Луиза д’Арси стучит в дверцу в длинной каменной стене. Они входят. Перед Амелией предстаёт огромный королевский огород. Луна разбросала тени фруктовых деревьев на грядки и дорожки между ними. Садовник, открывший дверь, говорит:
– Сам бы я его оставил, но мадемуазель д’Арси беспокоится. Он совсем зачах. А какие чудеса вытворял зимой!.. Теперь сам на себя стал не похож.
– О ком вы? – спрашивает Амелия.
– О нём, – отвечает Луиза, указывая на тень возле сарая.
Амелия подходит ближе. Там стоит темнокожий юноша в дорожном костюме и с узлом за плечом.
– Его зовут Жюстен. Он из Кап-Франсе, из Сан-Доминго.
Юноша слушает. Всё это ложь. Его зовут Сум, и он из африканской долины Изейя, но кто вспомнит, что раб существовал и до того, как попал в неволю?
– И что вы от меня хотите? – спрашивает Амелия.
– Увезите его с собой, – говорит позади неё садовник.
– Вы в своём уме?
– Этой зимой, – говорит Луиза, – Большой канал в Версале стоял подо льдом с ноября по апрель.
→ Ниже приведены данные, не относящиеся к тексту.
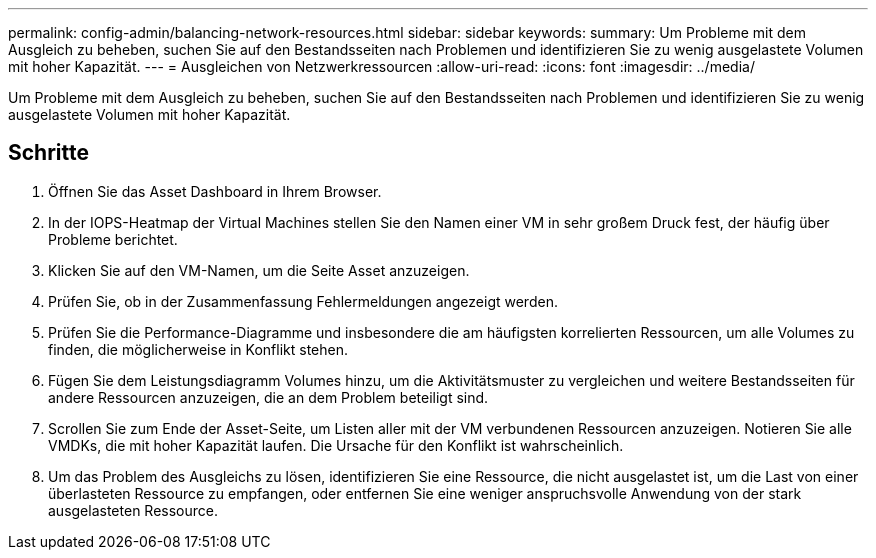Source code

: ---
permalink: config-admin/balancing-network-resources.html 
sidebar: sidebar 
keywords:  
summary: Um Probleme mit dem Ausgleich zu beheben, suchen Sie auf den Bestandsseiten nach Problemen und identifizieren Sie zu wenig ausgelastete Volumen mit hoher Kapazität. 
---
= Ausgleichen von Netzwerkressourcen
:allow-uri-read: 
:icons: font
:imagesdir: ../media/


[role="lead"]
Um Probleme mit dem Ausgleich zu beheben, suchen Sie auf den Bestandsseiten nach Problemen und identifizieren Sie zu wenig ausgelastete Volumen mit hoher Kapazität.



== Schritte

. Öffnen Sie das Asset Dashboard in Ihrem Browser.
. In der IOPS-Heatmap der Virtual Machines stellen Sie den Namen einer VM in sehr großem Druck fest, der häufig über Probleme berichtet.
. Klicken Sie auf den VM-Namen, um die Seite Asset anzuzeigen.
. Prüfen Sie, ob in der Zusammenfassung Fehlermeldungen angezeigt werden.
. Prüfen Sie die Performance-Diagramme und insbesondere die am häufigsten korrelierten Ressourcen, um alle Volumes zu finden, die möglicherweise in Konflikt stehen.
. Fügen Sie dem Leistungsdiagramm Volumes hinzu, um die Aktivitätsmuster zu vergleichen und weitere Bestandsseiten für andere Ressourcen anzuzeigen, die an dem Problem beteiligt sind.
. Scrollen Sie zum Ende der Asset-Seite, um Listen aller mit der VM verbundenen Ressourcen anzuzeigen. Notieren Sie alle VMDKs, die mit hoher Kapazität laufen. Die Ursache für den Konflikt ist wahrscheinlich.
. Um das Problem des Ausgleichs zu lösen, identifizieren Sie eine Ressource, die nicht ausgelastet ist, um die Last von einer überlasteten Ressource zu empfangen, oder entfernen Sie eine weniger anspruchsvolle Anwendung von der stark ausgelasteten Ressource.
Из-за холода вся страна голодала. Но сад плодоносил даже зимой. Днём он снабжал застолья во дворце, а ночью с него набирали корзины, которые тайно переправляли за стену, кормя город и все окрестные деревни.
Старого садовника зовут Маркус. Глаза у него бегают. Не опасно ли рассказывать такое незнакомке?
– Жюстен здесь с прошлого лета, – продолжает Луиза. – Он не разговаривает.
– Когда он только прибыл, я ещё послал за вами, – говорит Маркус Луизе д’Арси. – Мне казалось, он не в себе.
– Да, а когда вечером я пришла, в саду творилось что-то странное. Стебли у тыкв росли так быстро, что ползли, точно змеи. Жюстен просто сунул руки в землю… А зимой промёрзшая на двадцать сантиметров почва не выдержала напора луковиц, которые он посадил.
– По ночам я слышал, как она трещит, – говорит садовник. – Думал, мне дверь ломают. У меня в январе был свежий лук, морковь толщиной с руку.
– Однако последние месяца два он хиреет. И сад больше не даёт плодов.
– Но мы не потому просим его забрать, что от его рук больше нет урожаев. Он стал мне как сын, и я бы оставил его при себе. Но так он плохо кончит. Возьмите его. Там он будет у себя дома.
– У себя дома? – переспросила Амелия брезгливо.
Как, интересно, они представляют себе жизнь на её острове?